Monday, November 01, 2010

6k and The Ten Commandments

The other night I saw the beautifully restored version of The Ten Commandments and equally at the classic Hollywood theater, The Egyptian. This was the first public showing of the fully restored roadshow version of the 1956 film. A little talk by the VP of restoration and the Heston family.

Then the movie started and we had an enthusiastic audience applauding right from the beginning. The titles were bright and clean with colors restored as well as dirt and scratches removed. It was beautiful from start to finish. I enjoyed the movie, the cake at intermission (theater’s 88th anniversary) and the whole event in general. It was a little long but it was the 3 hour 39 minute version.

You can skip to the next paragraph but for a technical details about the 6k restoration, I put a little research into it. This was filmed in a widescreen format called VistaVision. This was Paramount’s technology for widescreen instead of CinemaScope. Anamorphic processes such as CinemaScope and Panavision squeeze the image horizontally when photographed and then expand it when projected. This puts twice as wide an image on the same size negative as before. This technology is still used today. VistaVision cameras run the film sideways and then use the area of two normal frames for one frame. This gives only a slight widescreen but tremendous detail compared to the anamorphic process. Eventually the VistaVision source is turned and squeezed for the final print shown in theaters. Only a little over 30 movies were made in VistaVision as better film stock made it obsolete. The version I saw was scanned from the original VistaVision sources and digitally projected. The 6k refers to the horizontal number of pixels on the image as normally shown. A normal DVD would be a 2k scan (2048×1536 pixels) and HD and most modern motion picture production scan at 4k (4096×3072 pixels). A 6k VistaVision scan is two 4k scans turned sideways ( 6144×4096 pixels). Kinda an oversimplification but basically true.
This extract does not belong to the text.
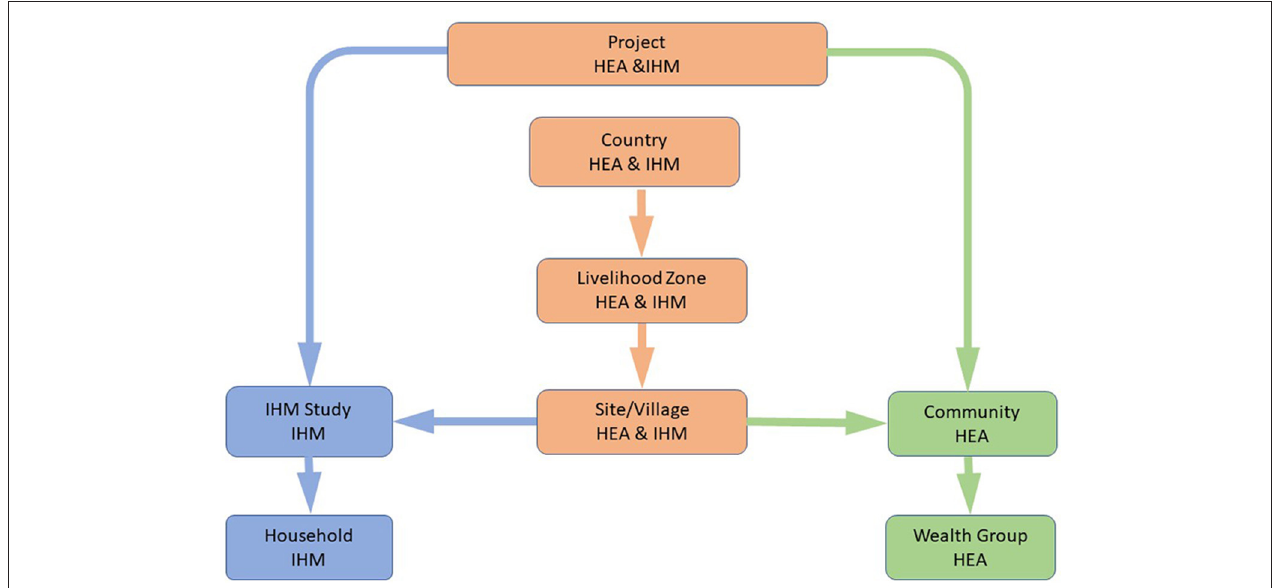
FIGURE 1 | The HEA and IHM: levels of data collection. Source: own elaboration based on images with “no copyright reserved” (Creative Commons Attribution Non Commercial No Derivatives 4.0 International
In viewing this movie, a few things became clear to me. Yul Brenner and others in this movie could barely act. Charlton Heston and Edward G. Robinson could deliver their lines with believability and conviction. Both of these are obvious because of the somewhat dated and stilted dialog. Certainly there was a different method in screen acting 55 years ago. But even factoring in that and the heavy direction, it becomes pretty clear who were the great film actors and who were mediocre at best. It is even possible to differentiate the primarily film actors from classically trained theatrical actors.

An enjoyable experience. Probably going to be a Blu-Ray release soon.